All reviewers agree that this paper makes a meaningful contribution by connecting policy evaluation with experimental design under temporal dependencies. One reviewer pointed out that this paper nicely extends prior work by systematically analyzing the behavior of various estimators under different conditions. Another reviewer highlighted the paper's relevance to offline RL. All reviewers agree that the literature review is thorough and that this paper is well-structured and easy to follow. While a few concerns were raised about the datasets used to evaluate the proposed ideas, reviewers overall praised the experimental setup designed by the authors to validate their theoretical findings. Finally, two reviewers explicitly noted that all main claims made in this work are supported by convincing evidence and that the theoretical results are general and do not depend on overly strong assumptions.

Reviewers did raise a few concerns. One reviewer argued that although the paper’s theoretical contributions appear sound, three corollaries rely on potentially unrealistic assumptions. The authors responded by clarifying that these assumptions are widely used in practice (and provided relevant citations). They also relaxed some of these assumptions and derived new corollaries consistent with more general and realistic covariance structures. This reviewer also requested sensitivity and robustness analyses; the authors clarified that they had already assessed robustness (under four additional covariance structures) and that the corresponding results, shown in Appendix B, are consistent with their main theoretical claims. Additionally, the authors also ran new simulations comparing their RL-based estimator with three non-RL baselines, further confirming that RL-based estimators consistently outperform these alternatives.

A second reviewer noted that some terms in the paper—such as “positively correlated”—were never defined and “(...) remain somewhat subjective”. The authors provided precise mathematical definitions for all such terms, explaining that they were originally omitted due to space constraints. This reviewer was also concerned about the method's reliance on the Markov assumption, which they argued may not hold in practice. The authors acknowledged that this is a key assumption, noted that it is not uncommon, and explained how they empirically verified that it holds in the real-world datasets used to validate their claims. The reviewer responded that the authors' rebuttal addressed some of their concerns but did not specify which ones remained unresolved. They ultimately kept their score, primarily due to the concern about the Markov assumption, while also acknowledging that this is “a good paper [that is] above the bar”.

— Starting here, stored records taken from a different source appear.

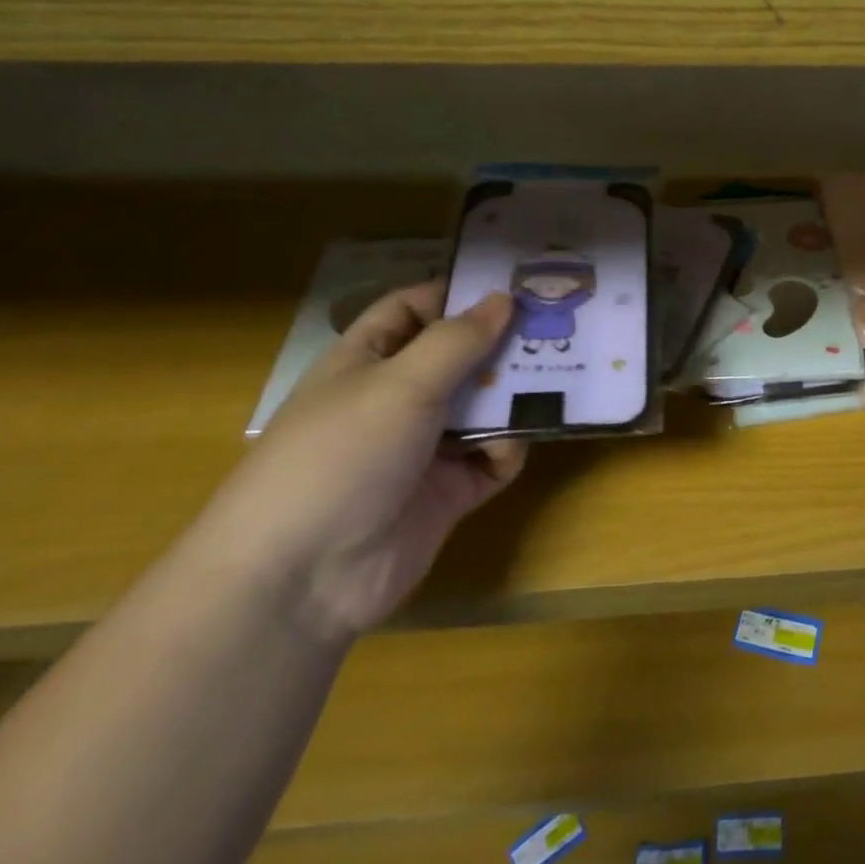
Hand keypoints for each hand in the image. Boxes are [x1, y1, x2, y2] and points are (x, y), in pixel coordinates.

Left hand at [201, 283, 525, 645]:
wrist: (303, 578)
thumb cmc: (342, 455)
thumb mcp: (400, 383)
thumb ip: (458, 340)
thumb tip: (504, 299)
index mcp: (367, 361)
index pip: (413, 310)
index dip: (457, 294)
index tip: (514, 285)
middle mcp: (397, 399)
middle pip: (459, 357)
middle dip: (502, 345)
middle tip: (557, 329)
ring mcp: (423, 448)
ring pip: (482, 407)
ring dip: (514, 396)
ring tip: (561, 380)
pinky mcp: (447, 492)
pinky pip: (491, 459)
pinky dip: (507, 450)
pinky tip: (511, 447)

Finally, a third reviewer raised the question of whether Mean Squared Error (MSE) should be the key objective of interest in this setting, suggesting that valid confidence intervals might also be appropriate. The authors formally explained why their designs are tailored to minimize MSE and presented additional simulation results demonstrating that reductions in MSE also translate to narrower confidence intervals.

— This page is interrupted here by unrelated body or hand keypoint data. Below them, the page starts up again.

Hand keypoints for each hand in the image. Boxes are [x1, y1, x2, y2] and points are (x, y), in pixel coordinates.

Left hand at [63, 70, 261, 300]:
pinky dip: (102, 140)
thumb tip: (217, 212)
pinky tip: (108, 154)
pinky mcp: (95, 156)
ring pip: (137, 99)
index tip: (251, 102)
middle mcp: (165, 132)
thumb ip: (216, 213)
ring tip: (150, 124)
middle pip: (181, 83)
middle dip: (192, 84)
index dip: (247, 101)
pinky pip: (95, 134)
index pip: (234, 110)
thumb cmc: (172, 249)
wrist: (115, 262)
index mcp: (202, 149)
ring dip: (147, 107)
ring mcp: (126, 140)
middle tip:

Although reviewers raised relevant concerns, the consensus is that this paper offers valuable theoretical and practical insights and that all key claims were adequately supported. Based on the reviewers’ feedback and the authors’ thorough rebuttal, I do not see any critical flaws, missing analyses or comparisons, or methodological issues. Importantly, the constructive discussion between authors and reviewers, along with the reviewers’ acknowledgment of the paper’s contributions, gives me confidence that the ICML community will benefit from the insights presented in this work.